Could your employees have team meetings while taking a walk instead of being in a stuffy conference room?

While you’ll need to stay in alignment with your company’s core values and culture, don’t underestimate the power of small changes and a bit of creativity on your employees’ attitudes towards their work and the organization.

2. Be Transparent

Have you ever learned that someone close to you went through a tough time after the fact?

Often times, surprises like this leave us feeling frustrated and even guilty thinking, “Had I known, I could’ve done more to help.”

The same is true in organizations.

With transparency and trust, you can develop a culture of trust. Furthermore, as organizations become more transparent from the top down, employees may begin to open up and share key insights with their supervisors thus adding value back to the company.

Interested in trying this on for size? Try holding a brainstorming session and sharing a key business challenge with your employees and eliciting honest feedback from them. Another option is to host a semi-annual all-staff meeting where you share the current position of the business with your staff and allow them to ask questions.

Being transparent with employees can seem scary at first, but often times you will find that if they have the whole picture they are able to think through problems and offer advice from angles you are unable to see.

3. Show Appreciation for Their Work Through Recognition

In Tom Rath and Donald Clifton’s book “How Full Is Your Bucket?” they discuss that the majority of people don’t give or receive enough praise. The book discusses Clifton’s theory based on a simple metaphor of a “dipper” and a “bucket.” According to his theory, we all have an invisible bucket that is constantly being emptied or filled by the experiences we have in our life including what others say and do to us.

For example, if others give us a compliment, or appreciate our work, our bucket is filled. If people reprimand us, or make snide remarks our bucket is emptied.

How can you fill your employees’ buckets?

Make sure your recognition is personal, immediate, sincere, specific, based on performance, and comes from an immediate manager or someone that’s held in high regard in the organization.

For example, every week you could have your managers and/or the CEO take 15 minutes out of their day to hand write thank-you cards (with sincere and specific details of what they appreciate) for people in the organization that they felt made a compelling contribution to the company that week. Another inexpensive option is to give people “gold stars” or certificates when they are caught doing something right. All too often people get written-up or “talked to” when they do something wrong, yet positive reinforcement is rarely used. This strategy can help change that and bring more positive experiences to your employees’ lives.

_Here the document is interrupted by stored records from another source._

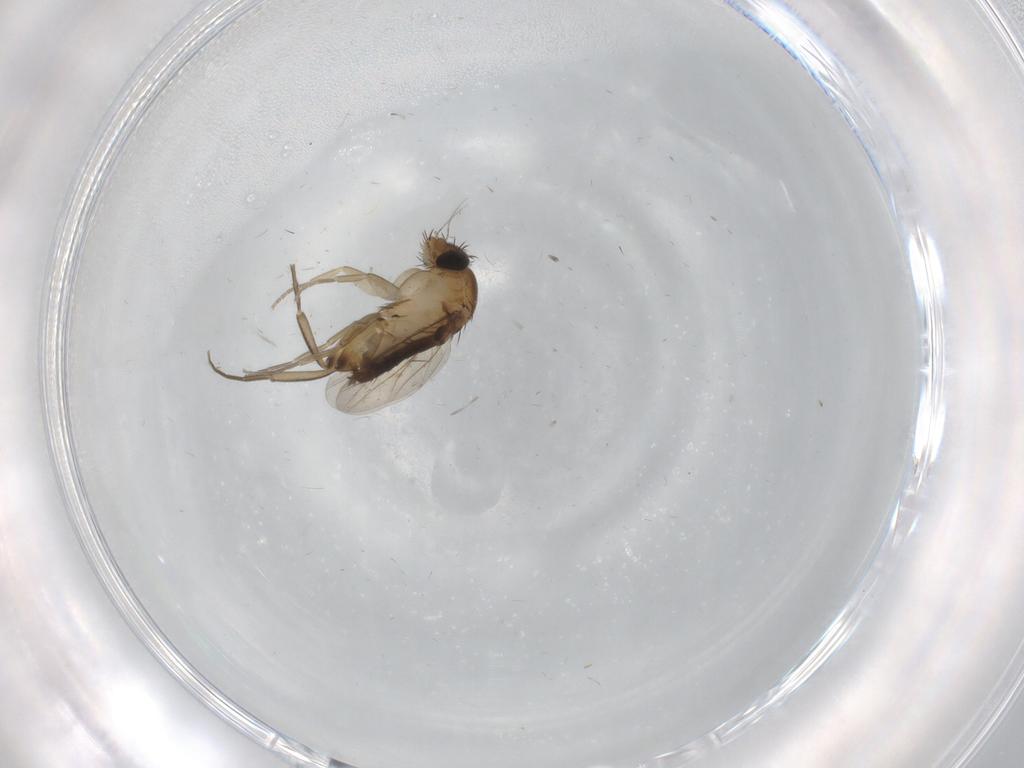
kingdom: Animalia
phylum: Arthropoda
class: Insecta
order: Diptera
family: Phoridae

In a perfect world, employees are well-paid, highly engaged and love going to work every day. Unfortunately, we’ve all run into organizations where people are underpaid, highly disengaged, and hate going to work.

If you cannot afford to pay your employees more, then spend some time and energy improving your employees’ experiences at work.

The great news is that companies with highly engaged people outperform firms with the most disengaged employees. They see increases in retention, customer satisfaction, and revenue growth. So even if you don’t have a surplus of money now, taking steps to improve your employees’ experiences at work can be the first step in financial stability, more shareholder value, and raises for everyone in the long run.